K is a similarity matrix of dimension nxn and I is the unity matrix of dimension nxn. There is one fixed effect.

 

I don't know where to start. Can somebody give me some hints or links?

 

with kind regards,

Veronique

1 ACCEPTED SOLUTION

Accepted Solutions
Rick_SAS
SAS Super FREQ

When you are developing code, don't begin by using the full size problem (100 dimensions). Use a smaller example.

 

In your program:

1. You don't need NearestCorr (Higham's algorithm) because the AR1Corr function returns a positive definite kinship matrix.

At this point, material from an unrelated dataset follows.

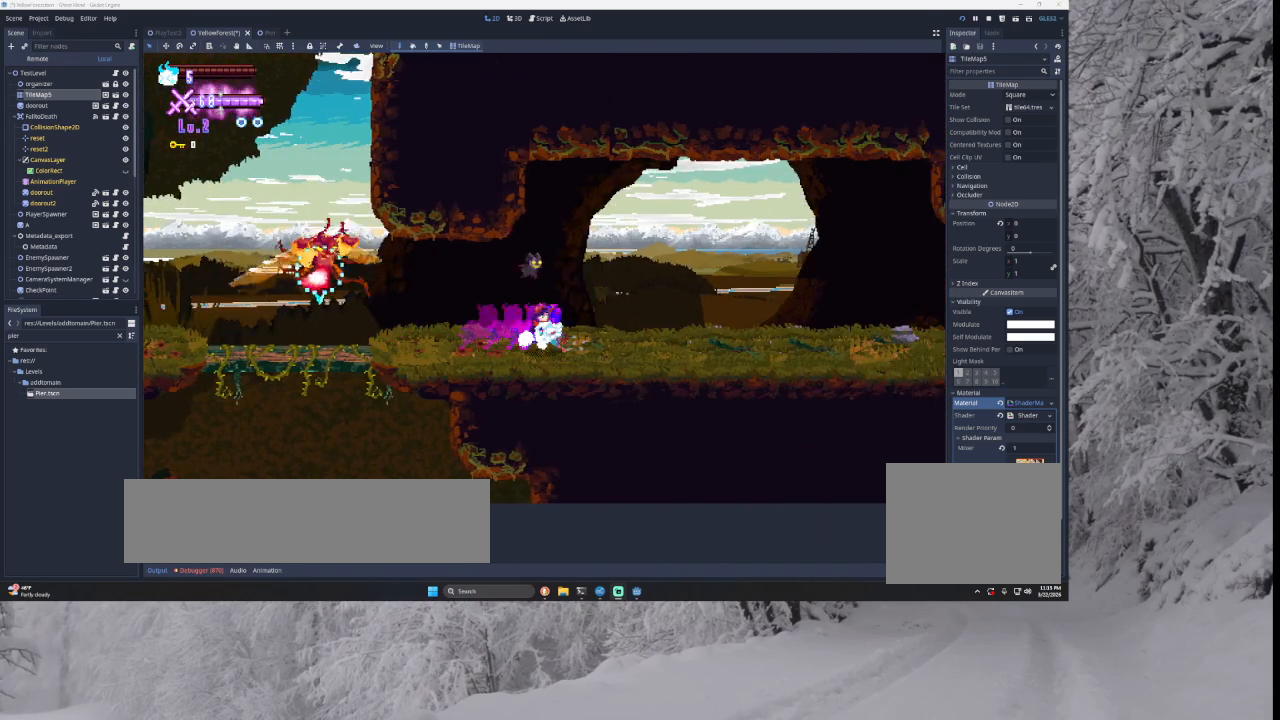
{"buttons": ["TRIANGLE"], "left_stick": "left", "right_stick": "center", "events": [[100, "TRIANGLE", "down"], [167, "left_stick", "center"], [233, "left_stick", "left"], [300, "TRIANGLE", "up"], [400, "TRIANGLE", "down"]]}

2. I think your main problem is that you are assigning snp1 = snp2 = ... = snp5 = GT[,1].  If these are supposed to be covariates in the mixed model, they can't be equal or you have a singular design matrix. I think the ERROR is coming from this mistake. Also, shouldn't they be CLASS variables in PROC MIXED?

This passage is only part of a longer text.